Exercise materials >>

****************************************

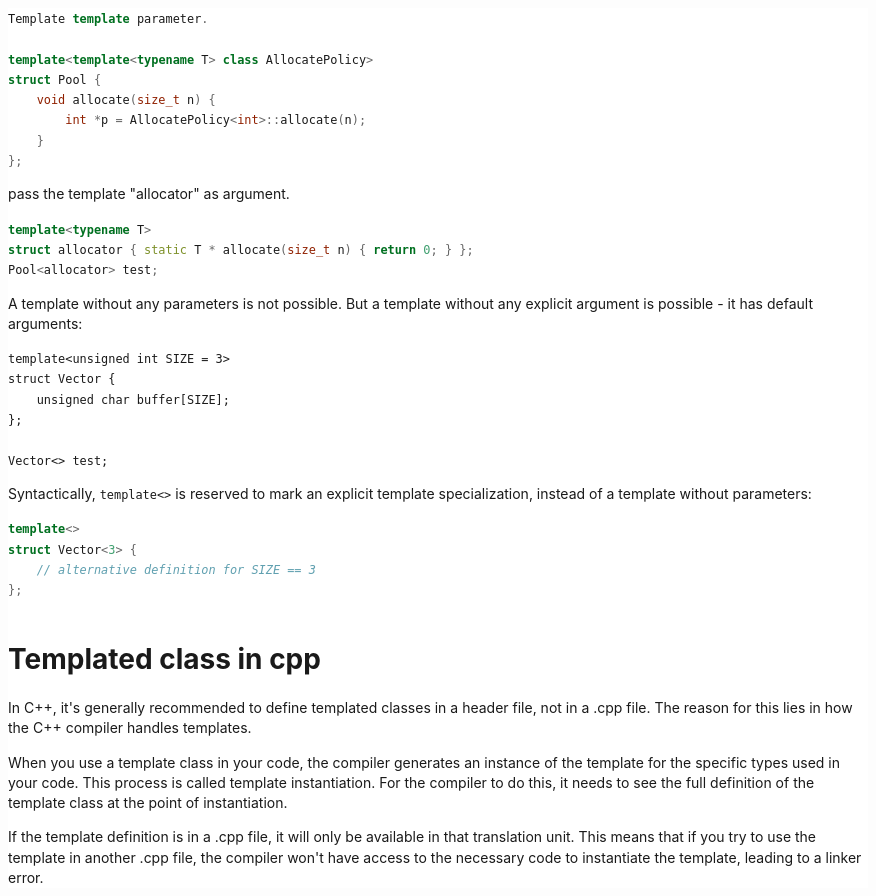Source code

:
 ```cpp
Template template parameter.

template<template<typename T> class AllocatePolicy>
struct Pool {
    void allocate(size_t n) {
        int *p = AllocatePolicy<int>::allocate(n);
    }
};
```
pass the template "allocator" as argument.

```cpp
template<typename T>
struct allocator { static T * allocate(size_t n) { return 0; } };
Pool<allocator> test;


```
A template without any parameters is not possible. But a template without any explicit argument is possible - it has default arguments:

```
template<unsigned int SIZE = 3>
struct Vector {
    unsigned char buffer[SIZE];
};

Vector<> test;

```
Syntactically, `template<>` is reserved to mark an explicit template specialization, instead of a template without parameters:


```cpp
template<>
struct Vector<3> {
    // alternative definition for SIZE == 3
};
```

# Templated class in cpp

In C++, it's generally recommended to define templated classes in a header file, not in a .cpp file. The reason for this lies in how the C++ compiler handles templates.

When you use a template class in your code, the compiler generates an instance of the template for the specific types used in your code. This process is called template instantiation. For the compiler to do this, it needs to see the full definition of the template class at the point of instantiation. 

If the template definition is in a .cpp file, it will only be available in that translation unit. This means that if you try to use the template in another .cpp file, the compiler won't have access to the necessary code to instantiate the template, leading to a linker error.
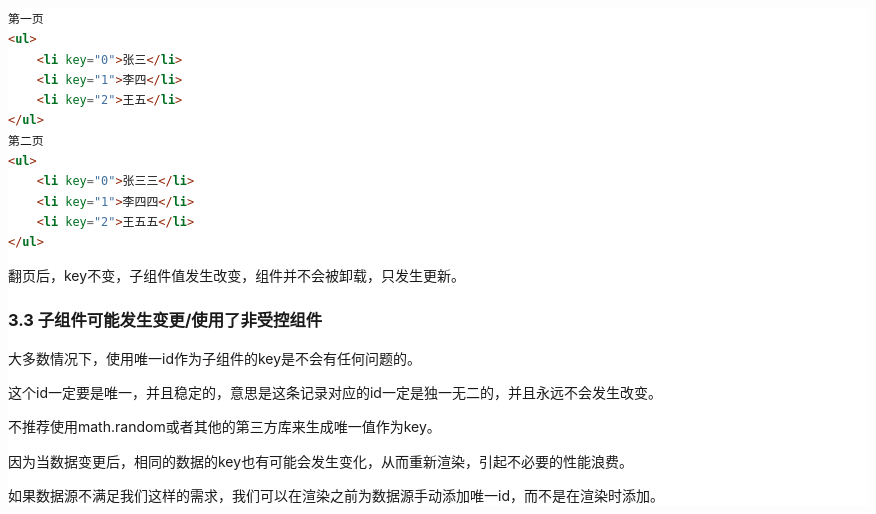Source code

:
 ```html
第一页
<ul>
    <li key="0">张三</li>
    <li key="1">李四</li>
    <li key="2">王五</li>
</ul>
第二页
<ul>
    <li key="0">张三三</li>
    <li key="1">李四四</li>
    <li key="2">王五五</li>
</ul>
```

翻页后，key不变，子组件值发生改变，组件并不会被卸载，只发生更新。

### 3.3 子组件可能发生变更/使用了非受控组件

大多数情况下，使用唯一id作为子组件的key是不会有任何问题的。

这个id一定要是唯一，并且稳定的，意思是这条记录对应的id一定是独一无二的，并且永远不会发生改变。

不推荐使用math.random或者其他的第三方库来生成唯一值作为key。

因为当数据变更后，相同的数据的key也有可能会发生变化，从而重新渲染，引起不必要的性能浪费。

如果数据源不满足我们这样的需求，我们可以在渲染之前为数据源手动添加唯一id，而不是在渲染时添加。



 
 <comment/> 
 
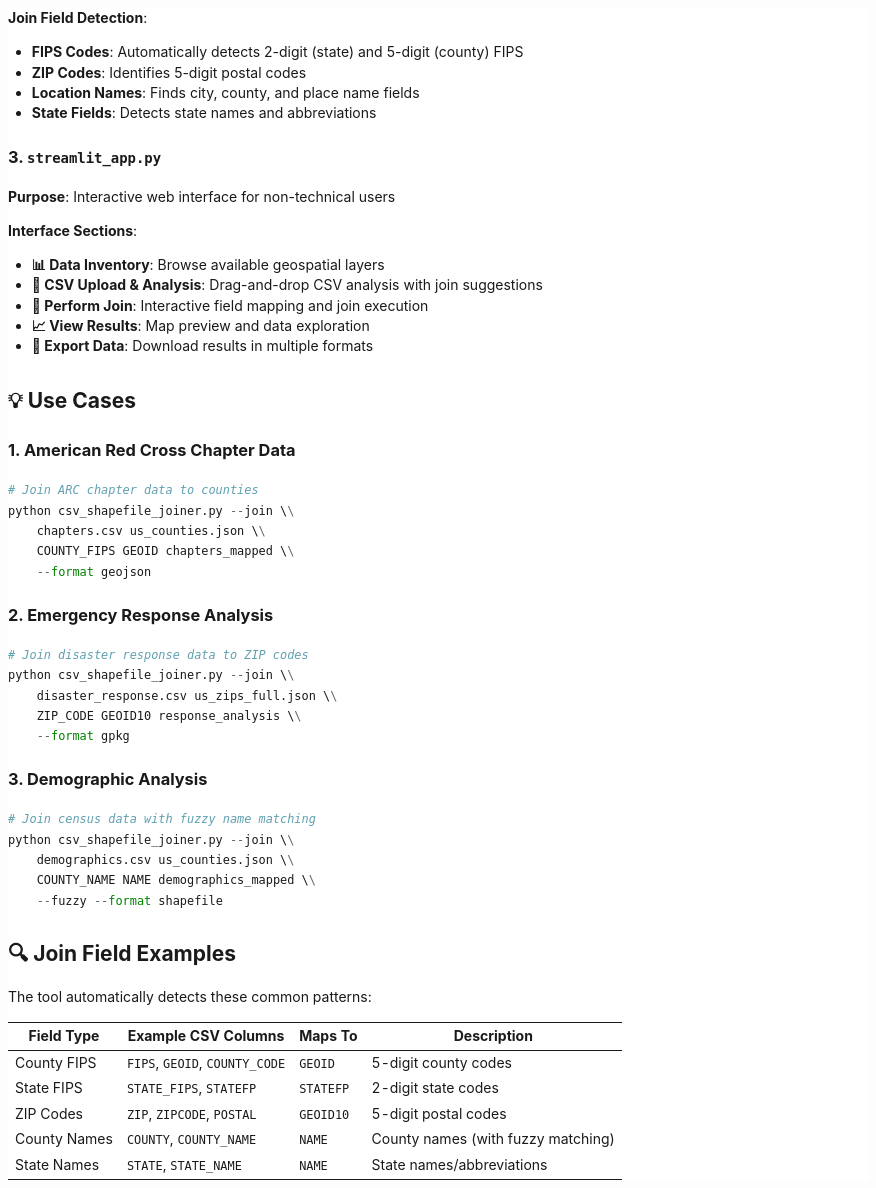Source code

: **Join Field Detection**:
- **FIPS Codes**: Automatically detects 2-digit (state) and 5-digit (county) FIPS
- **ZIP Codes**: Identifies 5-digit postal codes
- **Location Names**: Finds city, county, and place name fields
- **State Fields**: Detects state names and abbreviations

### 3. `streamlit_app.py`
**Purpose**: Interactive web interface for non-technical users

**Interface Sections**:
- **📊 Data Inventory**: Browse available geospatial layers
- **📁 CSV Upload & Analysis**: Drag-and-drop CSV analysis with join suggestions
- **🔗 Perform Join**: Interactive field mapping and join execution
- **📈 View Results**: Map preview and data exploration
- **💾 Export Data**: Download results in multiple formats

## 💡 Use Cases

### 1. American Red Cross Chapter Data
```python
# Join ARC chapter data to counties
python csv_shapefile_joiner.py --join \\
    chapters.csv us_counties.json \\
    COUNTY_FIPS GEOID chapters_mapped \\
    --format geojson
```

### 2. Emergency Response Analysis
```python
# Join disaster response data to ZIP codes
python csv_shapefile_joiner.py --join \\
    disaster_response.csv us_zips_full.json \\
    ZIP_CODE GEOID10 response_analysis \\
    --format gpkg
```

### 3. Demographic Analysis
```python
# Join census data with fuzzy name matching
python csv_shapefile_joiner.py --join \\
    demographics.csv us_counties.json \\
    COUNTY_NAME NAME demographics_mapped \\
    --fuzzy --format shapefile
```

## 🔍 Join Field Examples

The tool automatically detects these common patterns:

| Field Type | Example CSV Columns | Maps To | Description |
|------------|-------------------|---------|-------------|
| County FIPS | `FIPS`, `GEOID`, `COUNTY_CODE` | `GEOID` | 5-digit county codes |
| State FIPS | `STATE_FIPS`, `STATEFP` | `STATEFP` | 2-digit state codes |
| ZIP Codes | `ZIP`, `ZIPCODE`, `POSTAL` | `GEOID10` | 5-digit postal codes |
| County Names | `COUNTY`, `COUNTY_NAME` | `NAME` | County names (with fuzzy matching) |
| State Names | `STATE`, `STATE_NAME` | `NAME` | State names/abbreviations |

****************************************

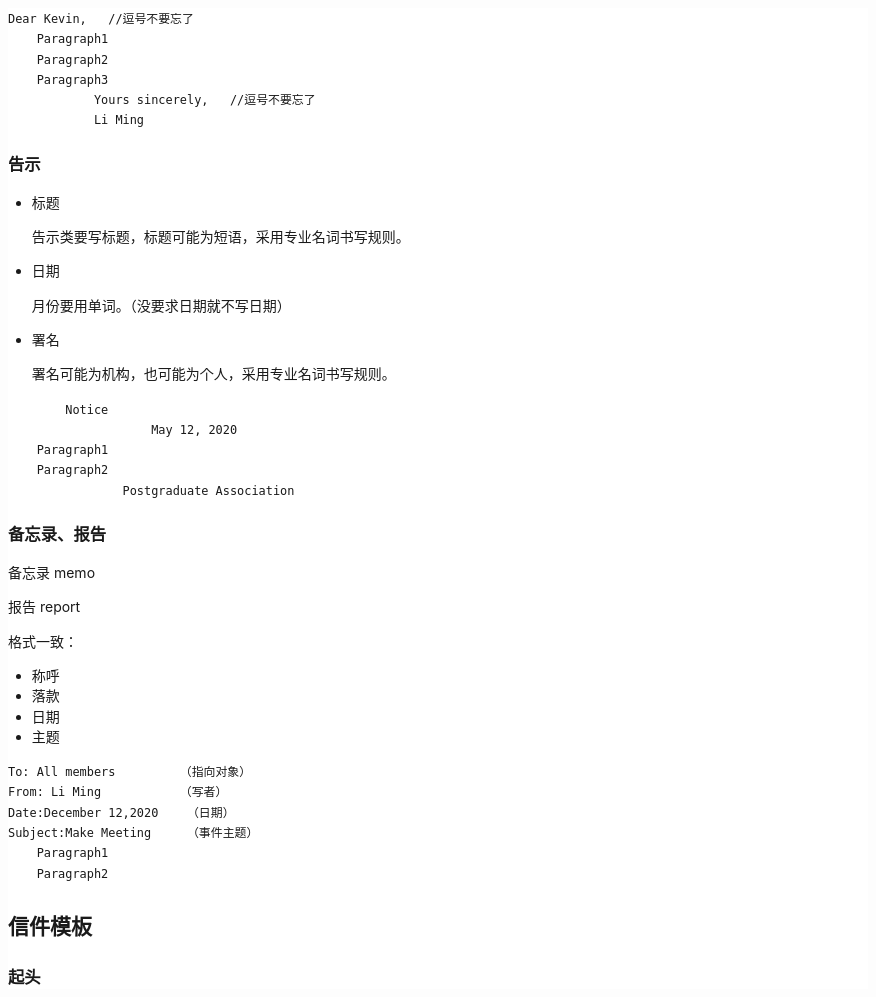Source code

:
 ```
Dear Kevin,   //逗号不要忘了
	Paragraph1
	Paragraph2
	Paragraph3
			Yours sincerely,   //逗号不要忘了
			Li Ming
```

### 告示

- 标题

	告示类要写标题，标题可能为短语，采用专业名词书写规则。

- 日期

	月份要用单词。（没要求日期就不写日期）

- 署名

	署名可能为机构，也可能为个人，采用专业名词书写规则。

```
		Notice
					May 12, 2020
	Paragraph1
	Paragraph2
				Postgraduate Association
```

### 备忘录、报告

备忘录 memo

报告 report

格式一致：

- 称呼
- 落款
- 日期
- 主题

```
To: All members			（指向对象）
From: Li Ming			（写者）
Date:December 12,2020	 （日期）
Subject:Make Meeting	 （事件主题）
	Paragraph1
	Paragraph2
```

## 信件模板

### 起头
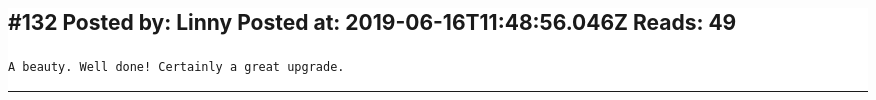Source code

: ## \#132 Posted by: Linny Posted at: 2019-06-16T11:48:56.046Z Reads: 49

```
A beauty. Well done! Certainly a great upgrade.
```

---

****************************************

Work to complete >> Looking back over the data above, restate word for word the lines that begin at the line with "### 3. Demographic Analysis" and end at the line with "State names/abbreviations |", inclusive.

Solution to this problem >>
### 3. Demographic Analysis
```python
# Join census data with fuzzy name matching
python csv_shapefile_joiner.py --join \\
    demographics.csv us_counties.json \\
    COUNTY_NAME NAME demographics_mapped \\
    --fuzzy --format shapefile
```

## 🔍 Join Field Examples

The tool automatically detects these common patterns:

| Field Type | Example CSV Columns | Maps To | Description |
|------------|-------------------|---------|-------------|
| County FIPS | `FIPS`, `GEOID`, `COUNTY_CODE` | `GEOID` | 5-digit county codes |
| State FIPS | `STATE_FIPS`, `STATEFP` | `STATEFP` | 2-digit state codes |
| ZIP Codes | `ZIP`, `ZIPCODE`, `POSTAL` | `GEOID10` | 5-digit postal codes |
| County Names | `COUNTY`, `COUNTY_NAME` | `NAME` | County names (with fuzzy matching) |
| State Names | `STATE`, `STATE_NAME` | `NAME` | State names/abbreviations |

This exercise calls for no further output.